Twitter aceptó la oferta de compra de Elon Musk por 44.000 millones de dólares. Esta cifra, desde luego, la convierte en una de las adquisiciones más grandes de la historia en la industria tecnológica. Así pues, se termina un culebrón que nació apenas el pasado 4 de abril, cuando el magnate, también director de Tesla y SpaceX, compró el 9.2% de Twitter. Sin embargo, su verdadera ambición no tardó mucho tiempo en quedar expuesta. Fue el 14 de abril cuando presentó una primera propuesta formal, que fue rechazada.

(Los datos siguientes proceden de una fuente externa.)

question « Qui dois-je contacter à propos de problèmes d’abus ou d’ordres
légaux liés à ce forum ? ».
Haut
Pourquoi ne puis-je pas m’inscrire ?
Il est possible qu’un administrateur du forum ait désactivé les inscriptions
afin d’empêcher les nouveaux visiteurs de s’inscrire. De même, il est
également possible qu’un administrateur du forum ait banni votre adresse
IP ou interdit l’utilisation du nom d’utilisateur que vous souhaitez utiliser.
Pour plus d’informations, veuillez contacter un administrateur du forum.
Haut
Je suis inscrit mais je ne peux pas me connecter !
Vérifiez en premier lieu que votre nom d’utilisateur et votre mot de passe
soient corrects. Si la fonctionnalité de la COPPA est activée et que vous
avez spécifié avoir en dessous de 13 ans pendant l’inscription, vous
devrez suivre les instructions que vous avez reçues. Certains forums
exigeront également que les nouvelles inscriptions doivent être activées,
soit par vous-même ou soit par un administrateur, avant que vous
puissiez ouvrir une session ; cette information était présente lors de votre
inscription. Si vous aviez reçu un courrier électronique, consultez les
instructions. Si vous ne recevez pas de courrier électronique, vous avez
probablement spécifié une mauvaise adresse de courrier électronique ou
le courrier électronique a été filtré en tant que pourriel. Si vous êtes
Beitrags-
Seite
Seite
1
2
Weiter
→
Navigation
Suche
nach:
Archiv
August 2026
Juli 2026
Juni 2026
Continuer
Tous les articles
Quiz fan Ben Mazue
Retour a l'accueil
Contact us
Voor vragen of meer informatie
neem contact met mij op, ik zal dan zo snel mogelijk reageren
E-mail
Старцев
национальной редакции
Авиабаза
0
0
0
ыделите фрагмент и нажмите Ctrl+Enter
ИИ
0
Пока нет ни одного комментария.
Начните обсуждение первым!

"Twitter anuncia hoy que ha llegado a un acuerdo definitivo para ser adquirida por una entidad de propiedad total de Elon Musk, por $54.20 dólares por acción en efectivo en una transacción valorada en $44.000 millones de dólares, aproximadamente", confirmó la compañía a través de un comunicado. Evidentemente, una vez que finalice todo el proceso de adquisición, Twitter se convertirá en una empresa privada.

Según Bret Taylor, presidente del consejo independiente de Twitter, los miembros de la junta realizaron un "proceso reflexivo e integral para evaluar la propuesta de Elon con un enfoque deliberado en el valor, la certeza y la financiación". El directivo menciona que, tras analizar la propuesta, determinaron que era "el mejor camino para los accionistas de Twitter." Por su parte, Parag Agrawal, actual CEO de la plataforma, expresó lo siguiente:

"Twitter tiene un propósito y una relevancia que impacta en todo el mundo. Estoy profundamente orgulloso de nuestros equipos e inspirado por el trabajo que nunca antes había sido más importante"

Parag Agrawal.

Las primeras palabras de Elon Musk tras comprar Twitter

Por supuesto, Elon Musk, que ahora tendrá control total sobre el futuro de Twitter, tuvo algunas palabras para referirse a su más reciente desembolso. Como era de esperar, el susodicho nuevamente dio importancia al tema de la "libertad de expresión" y prometió que la plataforma recibirá nuevas funciones. Además, reafirmó su compromiso para que los algoritmos de la red social sean de código abierto (Open Source):

La libertad de expresión es la base de una democracia que funciona, y Twitter es la plaza pública digital donde se debaten asuntos vitales para el futuro de la humanidad. Quiero que Twitter sea mejor que nunca mejorando el producto con nuevas funciones, haciendo que los algoritmos sean de código abierto para aumentar la confianza, derrotando a los bots de spam y autenticando a todos los humanos. Twitter tiene un enorme potencial. Espero trabajar con la empresa y la comunidad de usuarios para desbloquearlo.

Elon Musk.

Si todo transcurre conforme a lo previsto, la compra de Twitter por Elon Musk se cerrará este mismo año. La junta ya dio el visto bueno y ahora es el turno de los accionistas. Otro punto importante a considerar es que Elon Musk no se hará cargo de la totalidad de la transacción. Él pondrá aproximadamente 21.000 millones de dólares —de los cuales un porcentaje fue financiado—, mientras que el resto fue logrado a través de financiación de deuda. Hace algunos días te contamos que Morgan Stanley, entre otras importantes firmas financieras, apoyaron a Musk en su intento por comprar Twitter.

¿Qué sigue para Twitter?

En este momento es difícil predecir qué hará exactamente Elon Musk son su "nuevo juguete". Lo que sí sabemos es que, durante los últimos años, se ha mostrado muy crítico contra la red social. Sobre todo por los esfuerzos que Jack Dorsey, y posteriormente Parag Agrawal, han dedicado para afrontar múltiples problemas. Erradicar el discurso de odio, por ejemplo, significó eliminar publicaciones e incluso bloquear cuentas de figuras famosas, siendo la más visible la de Donald Trump.

Si Elon Musk realmente quiere darle prioridad a la libertad de expresión, o mejor dicho, lo que él entiende como "libertad de expresión", habrá que dar marcha atrás a políticas y acciones implementadas recientemente. Eso sí, del papel a la acción existe un mundo de diferencia, y desconocemos si Musk mantendrá su convicción de modificar lo que, según él, está deteniendo el crecimiento de la plataforma. Se aproximan cambios a una de las redes sociales más populares del mundo, indudablemente. La pregunta que queda en el aire es: ¿serán cambios para bien o para mal?